Work instructions: Examine each line of the data, and copy the ones containing "Linux".

The data:

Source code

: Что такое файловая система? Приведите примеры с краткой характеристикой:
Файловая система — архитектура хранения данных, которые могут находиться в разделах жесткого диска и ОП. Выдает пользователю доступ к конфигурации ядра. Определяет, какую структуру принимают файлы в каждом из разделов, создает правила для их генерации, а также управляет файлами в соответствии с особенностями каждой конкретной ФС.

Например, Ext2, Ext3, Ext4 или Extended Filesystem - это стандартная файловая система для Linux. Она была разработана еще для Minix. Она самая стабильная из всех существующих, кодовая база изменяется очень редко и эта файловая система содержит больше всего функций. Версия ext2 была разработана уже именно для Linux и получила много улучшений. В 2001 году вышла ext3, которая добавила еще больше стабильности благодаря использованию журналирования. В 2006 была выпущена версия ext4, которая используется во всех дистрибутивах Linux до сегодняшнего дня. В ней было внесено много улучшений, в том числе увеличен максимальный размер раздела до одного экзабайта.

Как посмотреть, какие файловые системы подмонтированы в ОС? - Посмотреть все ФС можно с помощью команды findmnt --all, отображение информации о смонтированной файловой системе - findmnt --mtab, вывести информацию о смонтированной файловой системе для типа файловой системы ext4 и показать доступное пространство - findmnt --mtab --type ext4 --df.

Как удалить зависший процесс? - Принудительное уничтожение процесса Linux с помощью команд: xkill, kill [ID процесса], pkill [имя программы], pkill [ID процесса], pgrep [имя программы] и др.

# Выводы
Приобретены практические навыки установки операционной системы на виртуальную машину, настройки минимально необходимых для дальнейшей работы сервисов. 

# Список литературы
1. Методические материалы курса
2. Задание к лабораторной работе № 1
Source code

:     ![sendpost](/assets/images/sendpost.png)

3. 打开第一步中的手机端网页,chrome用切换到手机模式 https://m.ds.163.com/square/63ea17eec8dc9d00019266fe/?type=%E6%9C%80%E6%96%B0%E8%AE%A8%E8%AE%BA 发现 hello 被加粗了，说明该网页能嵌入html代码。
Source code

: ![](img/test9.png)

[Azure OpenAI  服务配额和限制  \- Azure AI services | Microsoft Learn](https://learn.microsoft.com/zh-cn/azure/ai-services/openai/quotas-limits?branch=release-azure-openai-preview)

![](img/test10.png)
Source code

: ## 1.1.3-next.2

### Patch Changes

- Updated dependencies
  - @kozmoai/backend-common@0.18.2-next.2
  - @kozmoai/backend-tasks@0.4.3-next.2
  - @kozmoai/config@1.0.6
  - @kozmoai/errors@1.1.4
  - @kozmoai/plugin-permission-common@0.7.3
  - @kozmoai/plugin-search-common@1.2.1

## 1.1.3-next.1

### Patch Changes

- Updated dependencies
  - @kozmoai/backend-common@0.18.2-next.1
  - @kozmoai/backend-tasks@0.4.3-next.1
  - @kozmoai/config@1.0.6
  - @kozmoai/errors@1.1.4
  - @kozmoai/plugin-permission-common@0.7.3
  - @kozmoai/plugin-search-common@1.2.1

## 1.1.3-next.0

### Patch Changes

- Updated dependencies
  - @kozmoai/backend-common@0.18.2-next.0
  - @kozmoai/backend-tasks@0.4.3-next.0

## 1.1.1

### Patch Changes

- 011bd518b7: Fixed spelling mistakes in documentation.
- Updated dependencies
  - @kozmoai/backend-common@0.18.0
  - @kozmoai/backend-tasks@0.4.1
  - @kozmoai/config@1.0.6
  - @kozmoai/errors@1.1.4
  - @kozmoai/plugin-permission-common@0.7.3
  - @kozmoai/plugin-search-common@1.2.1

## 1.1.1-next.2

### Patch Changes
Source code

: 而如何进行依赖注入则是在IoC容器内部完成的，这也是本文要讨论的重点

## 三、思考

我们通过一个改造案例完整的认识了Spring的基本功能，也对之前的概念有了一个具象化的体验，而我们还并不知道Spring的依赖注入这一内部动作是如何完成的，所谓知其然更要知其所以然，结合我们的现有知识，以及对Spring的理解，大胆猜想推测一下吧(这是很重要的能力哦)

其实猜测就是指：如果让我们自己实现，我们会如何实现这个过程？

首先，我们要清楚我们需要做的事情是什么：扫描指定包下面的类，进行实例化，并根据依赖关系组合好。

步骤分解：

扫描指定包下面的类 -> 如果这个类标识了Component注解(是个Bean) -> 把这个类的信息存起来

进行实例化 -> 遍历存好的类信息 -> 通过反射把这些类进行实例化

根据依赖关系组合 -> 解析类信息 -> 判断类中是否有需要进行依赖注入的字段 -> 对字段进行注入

Response to the exercise:
Например, Ext2, Ext3, Ext4 или Extended Filesystem - это стандартная файловая система для Linux. Она была разработана еще для Minix. Она самая стабильная из всех существующих, кодовая база изменяется очень редко и эта файловая система содержит больше всего функций. Версия ext2 была разработана уже именно для Linux и получила много улучшений. В 2001 году вышла ext3, которая добавила еще больше стабильности благодаря использованию журналирования. В 2006 была выпущена версия ext4, которая используется во всех дистрибутивах Linux до сегодняшнего дня. В ней было внесено много улучшений, в том числе увеличен максимальный размер раздела до одного экзабайта.
Как удалить зависший процесс? - Принудительное уничтожение процесса Linux с помощью команд: xkill, kill [ID процесса], pkill [имя программы], pkill [ID процесса], pgrep [имя программы] и др.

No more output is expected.